I would agree with the comment that this set up leaves the government
taking big strategic decisions, like what the target should be. But
CBI as defined in the UK still has two major advantages over the
pre-1997 alternative
-
party political motives for changing interest rates are ruled out. I know such motives influenced at least the timing of rate changes before 1997. (How do I know - same answer as before.)
-
it forces governments to be explicit about their goals, and the relative priorities among these. I personally believe this has an important role in conditioning (but not determining) expectations, which is very useful. (Yes you can call me a New Keynesian for this reason.)
You could add time inconsistency and credibility issues in there as
well if you like. (Giving this to secondary importance perhaps makes
me less of a New Keynesian.)
Are there any negatives to set against this? One argument you often
hear is that CBI is anti-democratic, but I really think this is just
nonsense in the UK context. Government delegates technical decisions
all the time, and as long as there is strong accountability (which in
the UK there is), the right people are on the MPC and they are truly
independent (from government or the financial sector) this works
well. When governments only face elections every 5 years and
elections are won or lost over a whole range of issues, quite why a
Chancellor deciding when to change rates following secret advice is
more democratic is unclear. It also improves democracy because, as Chris points out, the Chancellor is not held to account for the technical mistakes of his advisors.
A more important argument against CBI is that it makes money financed
fiscal expansion much more difficult. A government that is obsessed
by the size of its deficit might not undertake a bond financed fiscal
expansion when a fiscal expansion is needed. It might have undertaken
a money financed fiscal expansion, but CBI prevents it doing this
because the central bank controls money creation. However this
problem can be easily avoided by (a) taking a more sensible view of
government deficits and debt, as MMT would also advocate, or (b)
allowing helicopter money.
It is (a) that makes the debate over Corbyn’s QE particularly
ironic. A National Investment Bank can be set up perfectly well based
on borrowing from the market, and you can ensure it gets the funds it
needs by a government guarantee. The only reason you would avoid trying
to do that is because the NIB debt would count as part of the
government’s deficit, and you were worried about the size of the
deficit.
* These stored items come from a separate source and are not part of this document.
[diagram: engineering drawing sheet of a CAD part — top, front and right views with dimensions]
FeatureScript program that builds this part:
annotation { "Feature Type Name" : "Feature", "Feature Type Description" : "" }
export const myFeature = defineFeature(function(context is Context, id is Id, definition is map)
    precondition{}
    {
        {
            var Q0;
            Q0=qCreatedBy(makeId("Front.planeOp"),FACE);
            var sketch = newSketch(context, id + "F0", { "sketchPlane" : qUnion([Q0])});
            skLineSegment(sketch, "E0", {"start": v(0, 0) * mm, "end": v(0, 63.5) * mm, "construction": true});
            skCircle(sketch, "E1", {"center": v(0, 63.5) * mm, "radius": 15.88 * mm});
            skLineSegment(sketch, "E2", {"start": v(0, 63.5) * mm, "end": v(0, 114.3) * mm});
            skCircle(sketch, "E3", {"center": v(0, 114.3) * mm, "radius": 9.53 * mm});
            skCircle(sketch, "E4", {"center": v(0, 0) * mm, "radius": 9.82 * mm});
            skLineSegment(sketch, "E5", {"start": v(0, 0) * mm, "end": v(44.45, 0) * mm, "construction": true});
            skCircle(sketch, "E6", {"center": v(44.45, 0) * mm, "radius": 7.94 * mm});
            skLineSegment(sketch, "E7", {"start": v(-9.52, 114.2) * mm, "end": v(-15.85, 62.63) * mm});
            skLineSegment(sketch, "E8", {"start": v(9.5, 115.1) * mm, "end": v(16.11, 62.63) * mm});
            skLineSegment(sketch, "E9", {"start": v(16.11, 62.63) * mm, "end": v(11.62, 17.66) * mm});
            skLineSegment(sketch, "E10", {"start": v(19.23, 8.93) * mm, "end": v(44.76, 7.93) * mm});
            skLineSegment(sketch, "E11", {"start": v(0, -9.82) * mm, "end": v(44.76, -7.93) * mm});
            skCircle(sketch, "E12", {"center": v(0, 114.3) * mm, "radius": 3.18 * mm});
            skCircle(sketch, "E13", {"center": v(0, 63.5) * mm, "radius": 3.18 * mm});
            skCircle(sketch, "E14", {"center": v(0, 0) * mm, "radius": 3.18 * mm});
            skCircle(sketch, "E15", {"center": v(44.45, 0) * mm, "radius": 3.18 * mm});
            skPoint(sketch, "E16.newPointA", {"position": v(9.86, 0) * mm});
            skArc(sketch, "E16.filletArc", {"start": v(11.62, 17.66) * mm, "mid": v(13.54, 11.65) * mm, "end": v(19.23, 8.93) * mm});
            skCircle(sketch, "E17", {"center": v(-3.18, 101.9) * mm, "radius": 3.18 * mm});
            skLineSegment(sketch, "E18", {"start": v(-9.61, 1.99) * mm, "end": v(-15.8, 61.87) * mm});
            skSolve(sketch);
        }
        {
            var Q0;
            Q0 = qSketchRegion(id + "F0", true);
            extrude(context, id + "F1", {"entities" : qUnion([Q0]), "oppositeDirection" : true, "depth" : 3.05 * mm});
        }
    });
The last people who should be worried in this way are
followers of MMT.
Scott Fullwiler has an elaborate
discussion
of why Corbyn’s QE does not interfere with CBI, but concludes: “As
such, government guaranteed debt of the NIB would be effectively the
same thing as plain vanilla deficits, which as shown above is not
different in a macroeconomically significant way from Overt Monetary
Financing of Government via People's QE.” Which begs the question,
why not go with plain vanilla deficits to fund the NIB. If it is
because you are worried about the political costs of higher deficits,
that will be as nothing compared to the political costs of
instructing the Bank to finance a NIB.
So
where does this apparent antagonism for CBI come from? Perhaps it
comes from a tendency of some from the mainstream to make too much of
CBI. To imply that the more independent a central bank is the better,
regardless of who determines goals, whether there is accountability
and who makes the decisions. Proof that independence is not all that
matters is provided by the ECB. But we should not let the bad drive
out the good. If Labour abandons the innovations made by Brown and
Balls, I think it will be a classic example of the triumph of
ideology over both good economics and self interest.